Based on the package’s weekly download rate and the four hours the malicious releases were available, the developer told The Daily Swig that a guesstimate for the number of malicious downloads might be in the region of 188,000.

Impersonator-turned-hijacker

The corrupted package appears to be linked to another trio of rogue NPM libraries discovered earlier in the month by researchers from DevOps automation specialist Sonatype.

One of these JavaScript packages, which impersonated legitimate libraries but in fact launched cryptominers on Windows, macOS, and Linux machines, purported to be UA-Parser-JS.

Sonatype said it alerted the NPM security team to the malicious packages on October 15 within hours of their release, and the rogue libraries were removed on the same day. The NPM account for the author who released them was also deactivated.

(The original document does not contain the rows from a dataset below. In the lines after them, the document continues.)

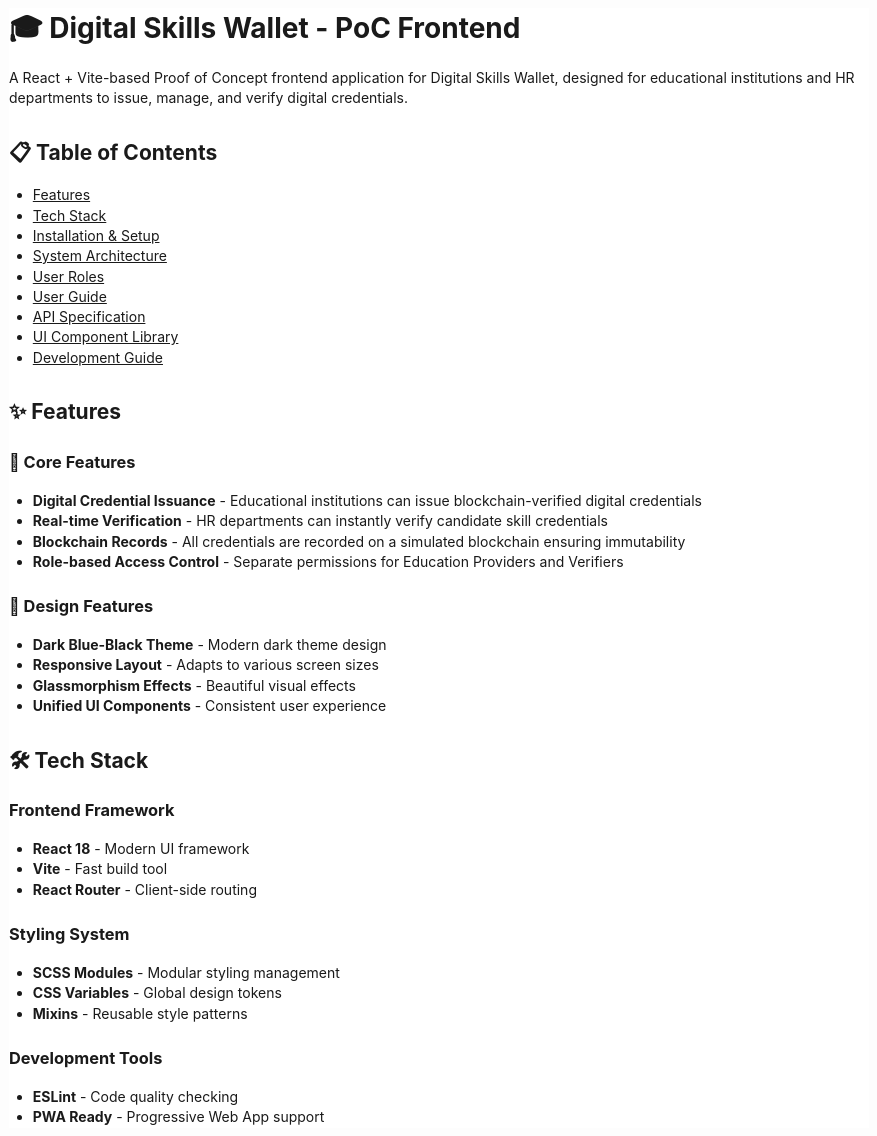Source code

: # 🎓 Digital Skills Wallet - PoC Frontend

A React + Vite-based Proof of Concept frontend application for Digital Skills Wallet, designed for educational institutions and HR departments to issue, manage, and verify digital credentials.

## 📋 Table of Contents

- [Features](#-features)
- [Tech Stack](#-tech-stack)
- [Installation & Setup](#-installation--setup)
- [System Architecture](#-system-architecture)
- [User Roles](#-user-roles)
- [User Guide](#-user-guide)
- [API Specification](#-api-specification)
- [UI Component Library](#-ui-component-library)
- [Development Guide](#-development-guide)

## ✨ Features

### 🎯 Core Features
- **Digital Credential Issuance** - Educational institutions can issue blockchain-verified digital credentials
- **Real-time Verification** - HR departments can instantly verify candidate skill credentials
- **Blockchain Records** - All credentials are recorded on a simulated blockchain ensuring immutability
- **Role-based Access Control** - Separate permissions for Education Providers and Verifiers

### 🎨 Design Features
- **Dark Blue-Black Theme** - Modern dark theme design
- **Responsive Layout** - Adapts to various screen sizes
- **Glassmorphism Effects** - Beautiful visual effects
- **Unified UI Components** - Consistent user experience

## 🛠️ Tech Stack

### Frontend Framework
- **React 18** - Modern UI framework
- **Vite** - Fast build tool
- **React Router** - Client-side routing

### Styling System
- **SCSS Modules** - Modular styling management
- **CSS Variables** - Global design tokens
- **Mixins** - Reusable style patterns

### Development Tools
- **ESLint** - Code quality checking
- **PWA Ready** - Progressive Web App support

Sonatype said the rogue libraries were among thousands of suspicious packages – “either confirmed malicious, previously known to be malicious, or dependency confusion copycats” – that it had detected on the NPM Registry in recent weeks.

The firm’s latest annual State of the Software Supply Chain Report recently revealed that software supply chain attacks have soared by 650% year on year, surpassing 12,000 incidents over 12 months.

The Daily Swig has sent additional queries to package developer Faisal Salman. We will update this article if and when we receive a response.